In March, following reports of massacres of Muslims by Christian insurgents, Rainier led an international landing force consisting of 200 British Royal Marines and sailors, 100 men each from Austro-Hungarian and French warships, 75 Russians, and 50 Italian sailors on an expedition inland to Kandanos (also spelt Candanos), which rescued 1,570 Muslim civilians and 340 Ottoman soldiers from Kandanos and 112 Ottoman troops from a fort at Spaniakos (or 3,000 in total according to some contemporaneous sources) and evacuated them by sea. Of the rescued, only one civilian was wounded, while the Christian insurgents lost four killed and 16 wounded.

For his part in the expedition, Rainier was mentioned in despatches and personally thanked by the senior foreign admiral.

== Later career ==
In 1897, Rainier took command of the turret ship HMS Thunderer, and in 1898 he was appointed to command of the battleship HMS Nile, simultaneously appointed for command of the Fleet Reserve at Devonport. The same year, he was granted a captain's good service pension. In May 1898, he was superseded in command of the Nile, but continued in command of the Devonport Fleet Reserve until March 1901, when he was promoted to rear-admiral.

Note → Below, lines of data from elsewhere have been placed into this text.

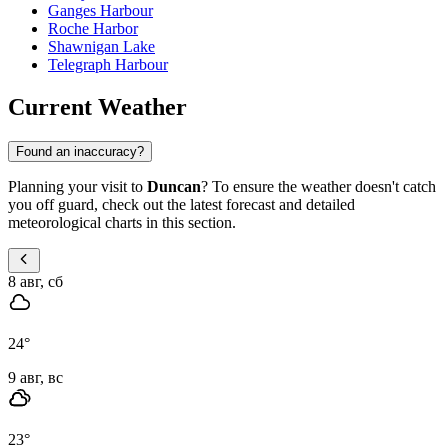
Ganges Harbour
Roche Harbor
Shawnigan Lake
Telegraph Harbour
Current Weather
Found an inaccuracy?
Planning your visit to
Duncan
? To ensure the weather doesn't catch
you off guard, check out the latest forecast and detailed
meteorological charts in this section.
8 авг, сб
24
°
9 авг, вс
23
°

Promoted to vice-admiral on 26 June 1905, he was placed on the retired list at his own request on 1 August that year. Promoted to admiral on the retired list on 5 November 1908, he died in 1915 at St. Margaret's, Southborough, Kent.

== Family ==
Rainier married in 1880 Georgina Mary (Ina) O’Callaghan, daughter of I. Stoney O’Callaghan, barrister-at-law, of Dublin; they had two sons and a daughter. Both of his sons joined the Royal Navy: John Walter Rainier (born 1881) reached the rank of captain and Daniel Harvey Rainier (born 1888) reached the rank of lieutenant-commander.